We have random variable Y and uniform variable X. Random variable Y -Y=0: P0 -Y=1: P1 Uniform variable X -X=0: 1/2 -X=1: 1/2 Together (variables are independent, multiply the probabilities): -XY=00: P0/2 -XY=01: P1/2 -XY=10: P0/2 -XY=11: P1/2 Z = 0 when values of X and Y are either 00 or 11 -Pr[Z=0] = Pr[ (X, Y) = (0,0) or (X, Y) = (1,1) ] -Pr[ (x,y) = (0,0) ] + Pr[ (x,y) = (1,1) ] = (P0/2) + (P1/2) = 1/2 You add the Pr[(x,y) = (0,0)] and Pr[(x,y) = (1,1)] because they're union bound of disjoined events. These events are completely independent hence the strict completely.

How do we formally define PRG predictability?

We say that G:K→{0,1}^n is predictable if: ∃ "efficient" algorithm A and ∃ 1 <= i <= n-1 such that Pr[A ( G(k) |₁, ..., i = G(k) | i+₁)] > 1/2 + ε and R k←K choose random k from set K for non-neglible ε (ie. ε = 1/ (2^30)) -there's an efficient algorithm A such that given the position i, probability of A ( if A is given some output of G(k)), you would be able to calculate the remaining bits with some negligible probability.

Explain why Random Variable is important with keys.

We want a Random Variable that's uniformly distributed to be applied to keys. If it's not uniformly distributed then we can predict the key. Thus making keys predictable. Attacker can predict what the key is with some probability which is non-negligible.

Why is uniform distribution important?

We, typically, want uniform distribution with keys because this allows to generate them at random.

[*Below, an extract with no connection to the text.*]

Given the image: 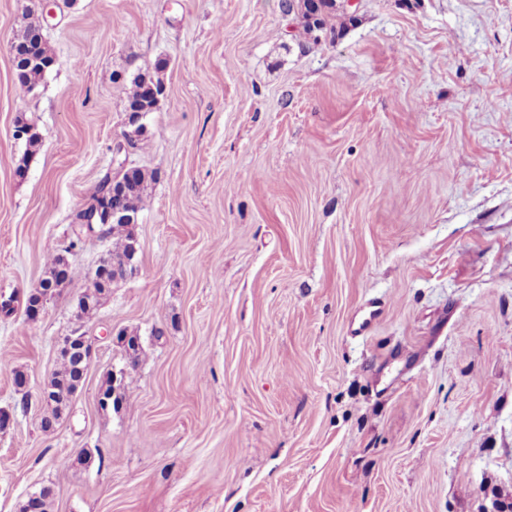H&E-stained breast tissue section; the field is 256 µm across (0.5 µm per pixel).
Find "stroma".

Each key should be equally possible to be returned from the key space using a random variable.

Given a message m and OTP encryption c: 1. Can you compute the OTP key from m and c? if yes, how? 2. How many OTP keys map m to c?

Yes. Since k XOR m = c then m XOR c = k. This is true for all messages for the size of the key space. Can't say which m was produced when looking at c cause every m is equally possible to produce the particular ciphertext. There's one key.

Explain why PRG must be unpredictable.

alg ∃ i: G(k) |₁, ..., i → G(k) | i+₁, ..., ₙ Let's say we intercepted some ciphertext and we know that this is an encryption of an MPEG file. MPEG files have some prefix that's always present. We know a part of the plaintext since the prefixes are a standard format. If we XOR the plaintext with the ciphertext, we can get a part of G(k). With PRG, it's predictable given the first i bits of the output, there's an efficient algorithm that will compute the rest of the output. c XOR known part with unknown m gives you a part of G(k) Given some i, a position between 1 & i+n, you're able to predict the remaining bits then it means it's predictable. Since we are able to get a part of G(k), then we can calculate the remaining bits to recover the plaintext.